Una de las cosas que me gustaban de la lucha eran los nombres de los combatientes. En aquella época, los más famosos eran el Santo, Blue Demon, el Huracán Ramírez, Mil Máscaras, Tinieblas y el Rayo de Jalisco, quien añadía lo suyo a las cuotas de extravagancia en la arena porque le gustaba usar un sombrero de charro del tamaño de una antena parabólica.

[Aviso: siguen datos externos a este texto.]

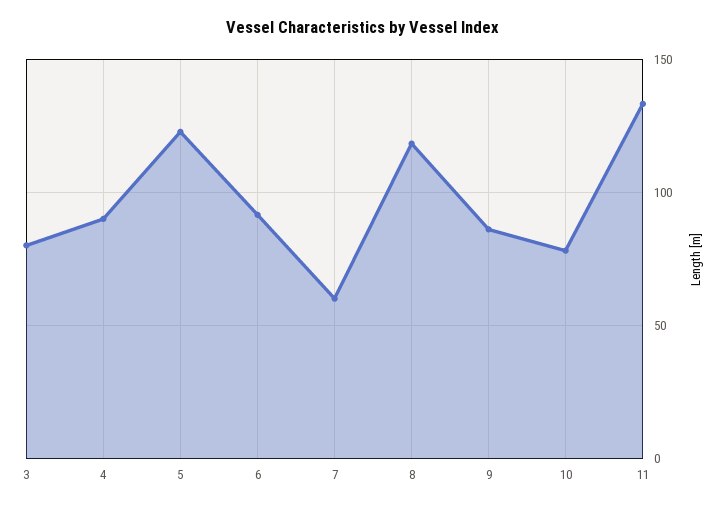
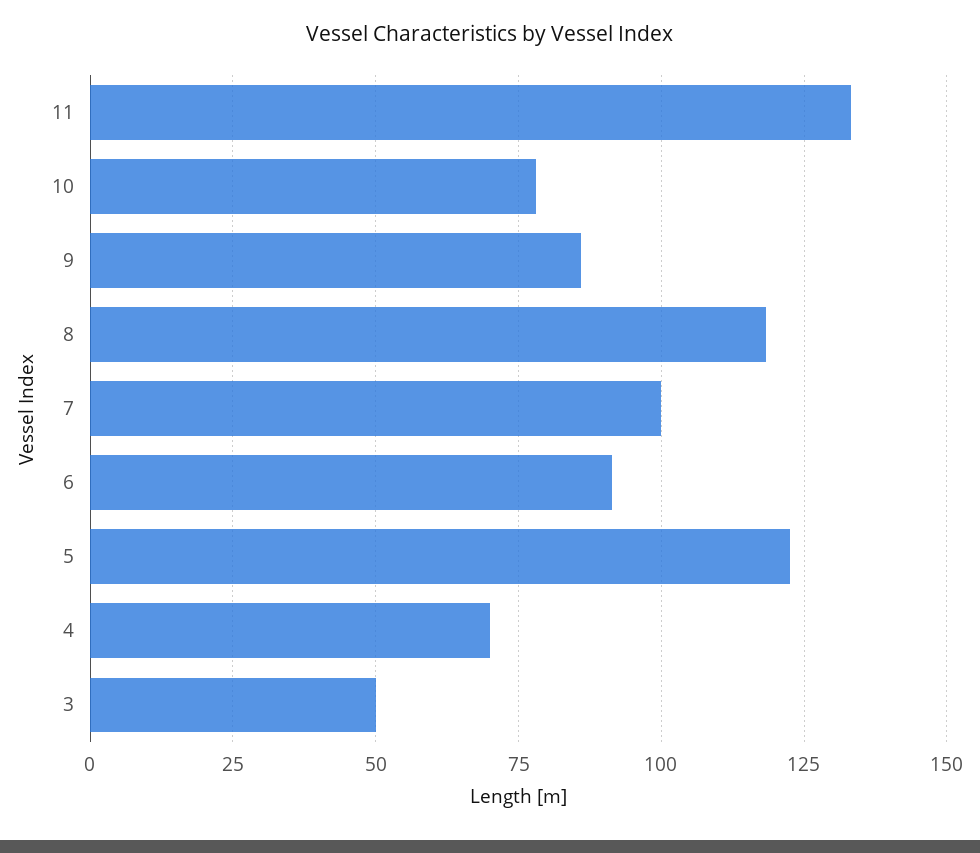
  {
-   "3": 80,
+   "3": 50,
-   "4": 90,
+   "4": 70,
    "5": 122.5,
    "6": 92.5,
-   "7": 60,
+   "7": 100,
    "8": 117.5,
    "9": 85,
    "10": 77.5,
    "11": 132.5
  }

Todo me parecía delicioso. El malo era, claramente, perverso. Se pavoneaba, rugía e insultaba a la afición. tnt, como ya dije, hasta le aventaba la víbora a los de la primera fila. El bueno era caballeroso, peleaba limpio, respetaba al réferi y saludaba al público. Muchos usaban capa, como los superhéroes. Además, en las películas, eran doblados –esto, naturalmente yo lo ignoraba– por actores de voz grave y serena. Cuando el Santo derrotaba a las momias de Guanajuato, a unos nazis que tenían el cerebro de Hitler guardado en un frasco con formol, o a las vampiras, yo lo creía. A mí no me daban miedo las películas de vampiros que sucedían en otros países. A mí me asustaban las que ocurrían en haciendas de Morelos porque Germán Robles me parecía un Drácula mucho más plausible que Bela Lugosi.
El mundo de la lucha representaba para mí el combate desigual entre el bien y el mal. Ya presentía que los malos son más arteros que los buenos, y que el bien, si conquista, triunfa con más esfuerzo porque le está prohibida la vileza.
Si la lucha me interesara todavía, le iría a los técnicos. En la vida real he visto ganar a los rudos con demasiada frecuencia y, la verdad, me tienen harta.